Friday, May 6, 2022

A Lesson in Posture

My wife wanted to remodel my office which is dark and cold like a dungeon. I know she wants to do it for me because she wants what is best for me. I also know she loves to remodel, and as much as I hate to remodel my office needs an overhaul. Last night my wife came down into my office after I was done working and started to talk about what possible plans she has for the office. I didn’t want to be mister negative and thought I would let her go on about ideas and just say things like “We can see.” or “I’ll think about it.” I didn’t realize that my arms were crossed and I had a scowl on my face. I was tired after work and wasn’t really in the mood to go over plans. However, I wanted her to be happy so I listened, but I wasn’t listening the correct way. I should have been more energetic and receptive to ideas. I should have made my own suggestions. Instead I stood there and didn’t say much. I shouldn’t have ruined what should have been a great experience for her.
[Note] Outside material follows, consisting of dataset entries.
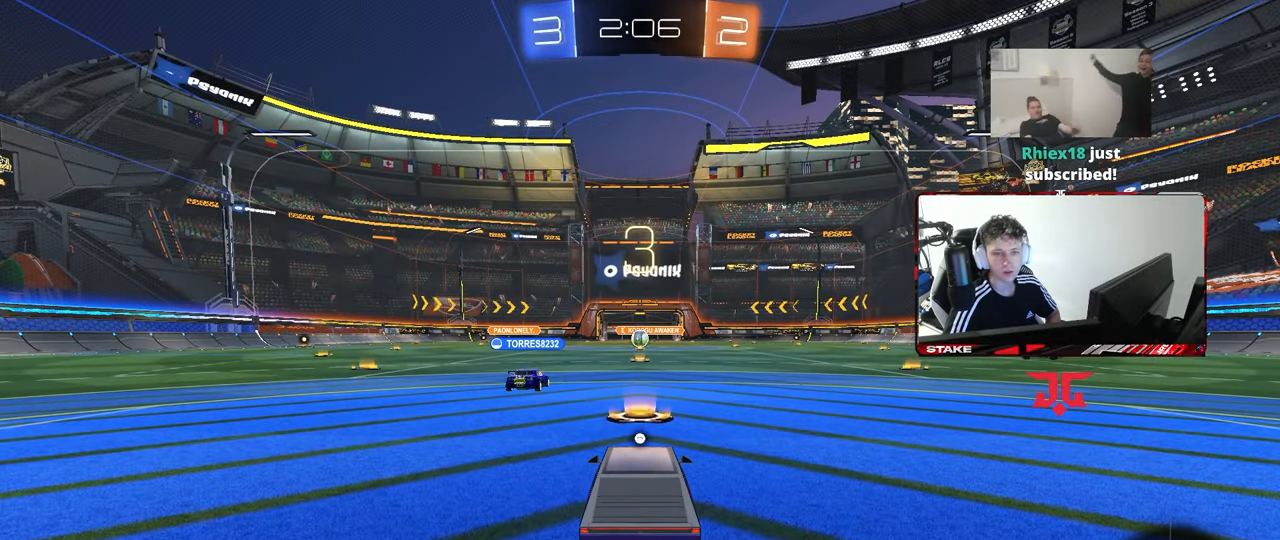
{"keys": [], "mouse": [], "mouse_move": "still", "events": []}
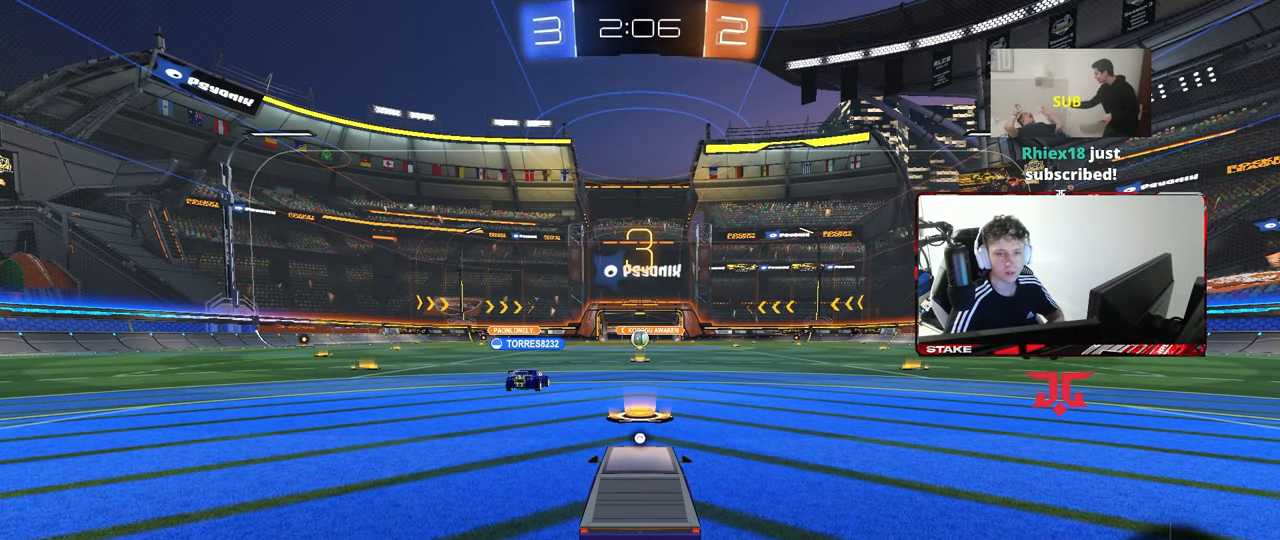
{"keys": [], "mouse": [], "mouse_move": "still", "events": [[233, "mouse_wheel", "down"], [383, "mouse_wheel", "up"]]}
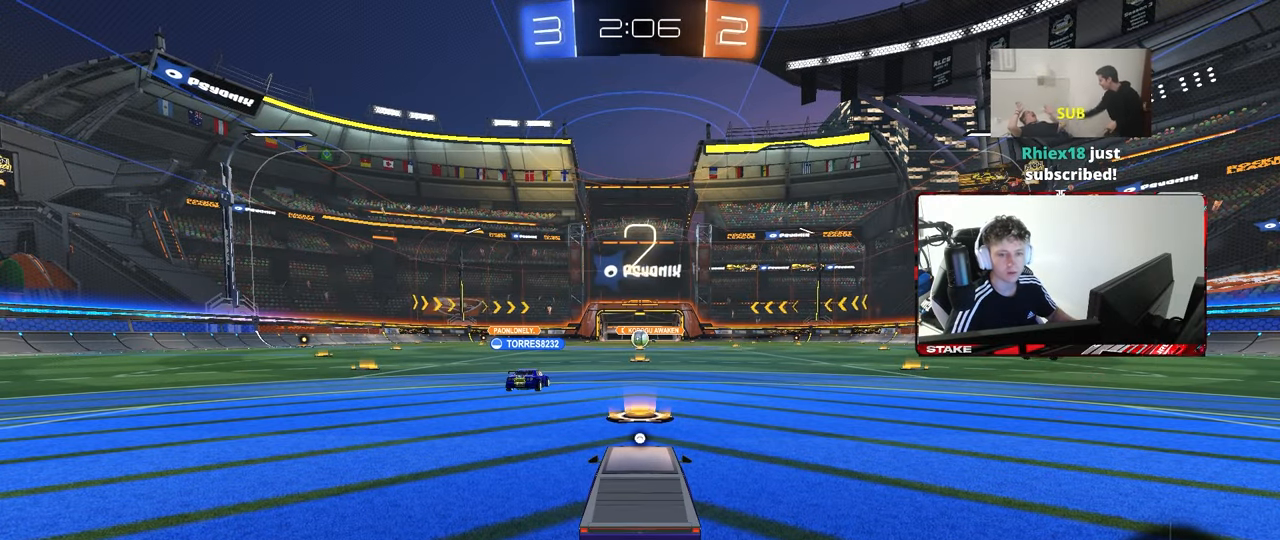
{"keys": [], "mouse": [], "mouse_move": "still", "events": []}
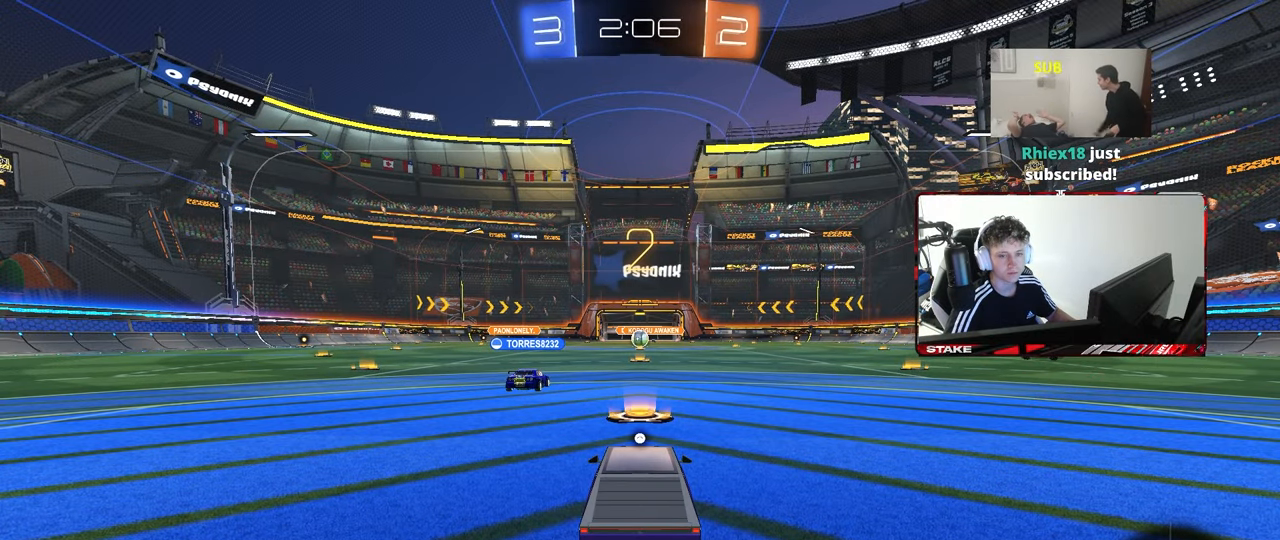
{"keys": ["w"], "mouse": [], "mouse_move": "left", "events": [[133, "w", "down"]]}
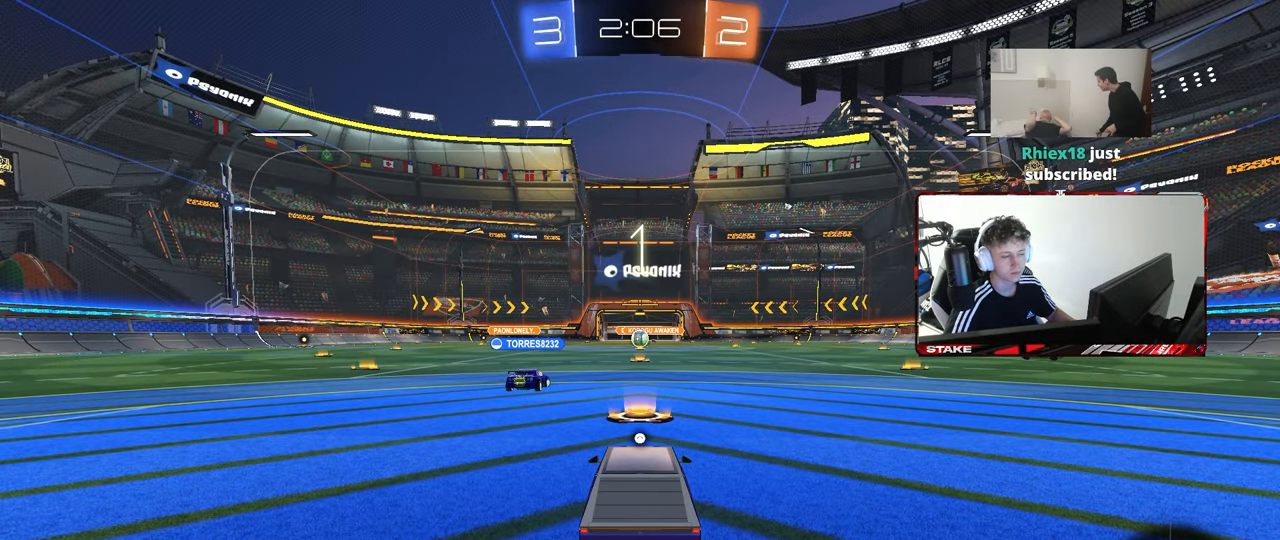
{"keys": ["d", "w"], "mouse": ["left"], "mouse_move": "down-left", "events": [[150, "space", "down"], [333, "mouse_left", "down"], [333, "space", "up"], [383, "d", "down"]]}
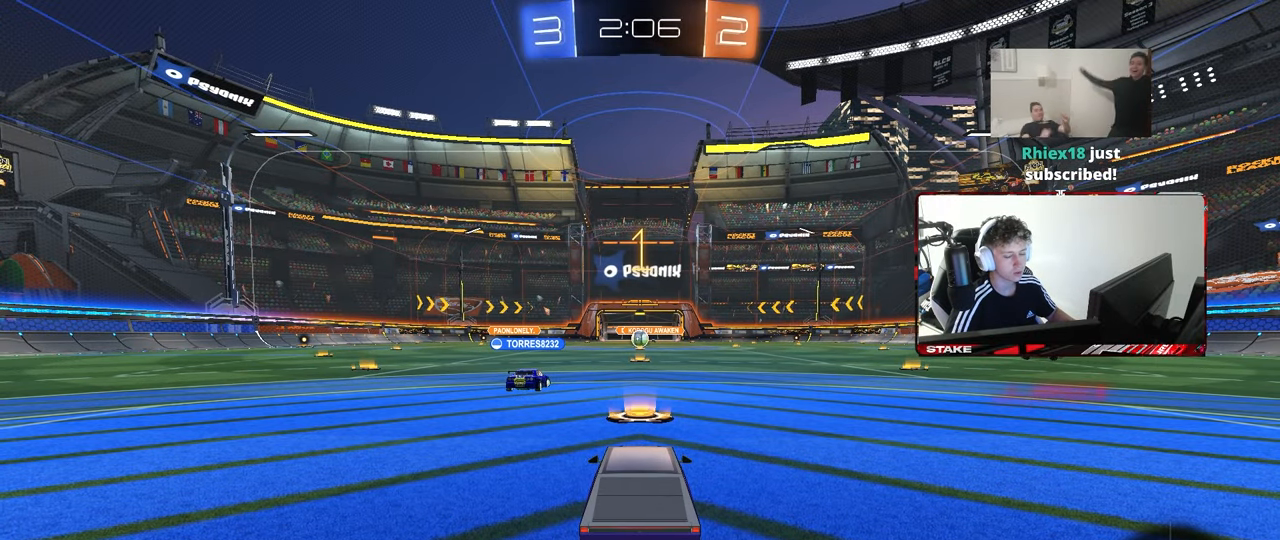
{"keys": ["d", "w"], "mouse": ["left"], "mouse_move": "still", "events": []}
But all I could think about was how much work it was going to take to relocate all my stuff and set up a place to work. Later that night I was laying in bed and thinking about the renovations. I planned it out in my head as to where I would set up my desk in another part of the basement and start pulling stuff out this weekend. In the morning when I saw my wife I asked if she had any totes I could use. She asked why and I said that I wanted to start moving stuff out of the office. This really upset her. I couldn’t understand why. That’s when she explained to me how my posture the day before had really taken the wind out of her sails. She didn’t think I wanted to do it, and now I was going ahead to do it without her. I didn’t think about it like that. She asked how I planned on being a motivational speaker if I don’t know how to control my posture. She was right. I did need to change my posture so that I can be more positive. Even when I’m tired I need to be aware of my surroundings and other people's feelings. It is not fair of me to not give my full attention to someone who is trying to do something nice for me. So the lesson is that you really need to self-reflect and pay attention to your posture and what you say. It really can have a negative or positive impact on other people.